Even as we learn to live with the virus, there is a grave challenge to the inherent human-beliefs more than ever. John Authers, a leading business editor, wrote, “The pandemic is also a test of the strength of the ideas humans choose to help them form moral judgements and guide personal and social behaviour.”
The crisis challenges our abilities to justify what is right and what is wrong. More so, it questions our ability to interpret the purpose of human existence. The estranged society as it exists is its next target. It is at this point, we realise that humans are a product of unequal resource privileges, where one’s garbage is another’s gold. The constant fear engulfing our lives about the known and unknown strangers that might infect us with the virus.
The privilege of justifying our ability to quarantine population – rich, and poor alike. Or at times, enabling the poor to toil for their livelihood and battle the virus. Or telling the destitute, elderly and sick that it is the time for you to sacrifice yourselves for the benefit of the larger society. Or spewing hatred in the name of primetime news. Or watching the migrant women walk a thousand miles with babies wrapped around their shoulders. Or enabling the labourers to sleep on the railway track even as the train passes over them.

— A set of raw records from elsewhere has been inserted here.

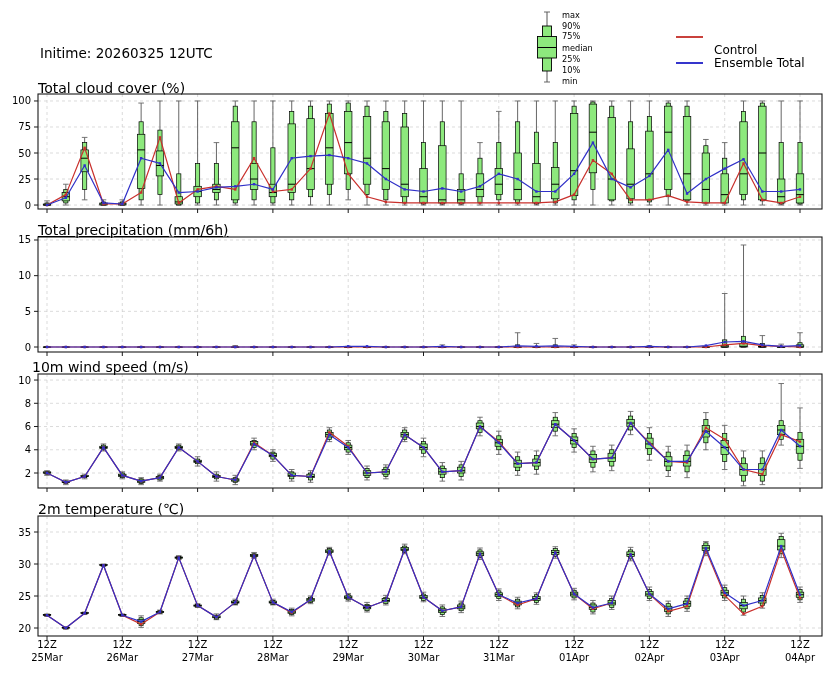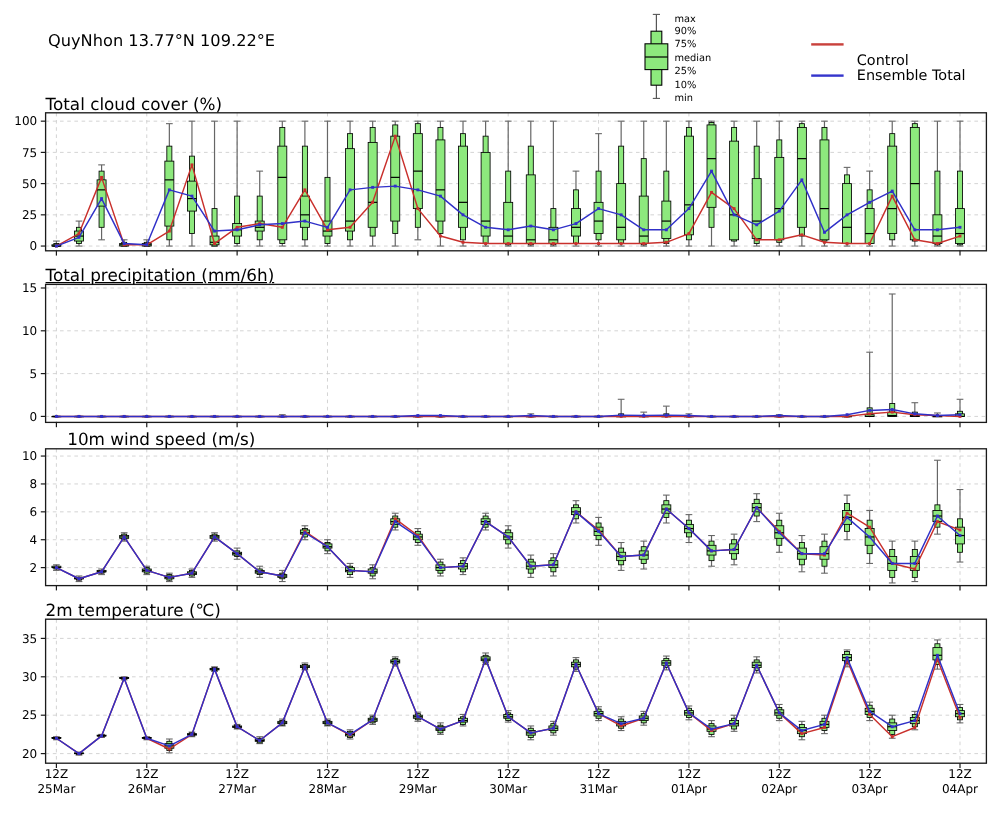--- a/index.html
+++ b/index.html
@@ -1521,7 +1521,6 @@
       <text x="562" y="84" text-anchor="start" font-size="8.2px" fill="#000">min</text>
     </svg>
 
-  <div class="abs hdr" style="top:25px;">QuyNhon 13.77°N 109.22°E</div>
 
   <div class="abs ptitle" style="left:38px;top:80px;">Total cloud cover (%)</div>
   <div class="abs ptitle" style="left:38px;top:222px;text-decoration:underline;">Total precipitation (mm/6h)</div>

The virus shows us the world we have created – gravely unequal and subtly cruel. It is the marvellous creation of thousands of years of humanity’s obsession with greed and competition. Coronavirus has challenged the ability of humans to protect human society. The vulnerability has become the cornerstone of today’s world. In the post-COVID-19 world, humans ought to become human first, only then humanity will thrive. It is the time to rethink and reconceptualise an equal and just society.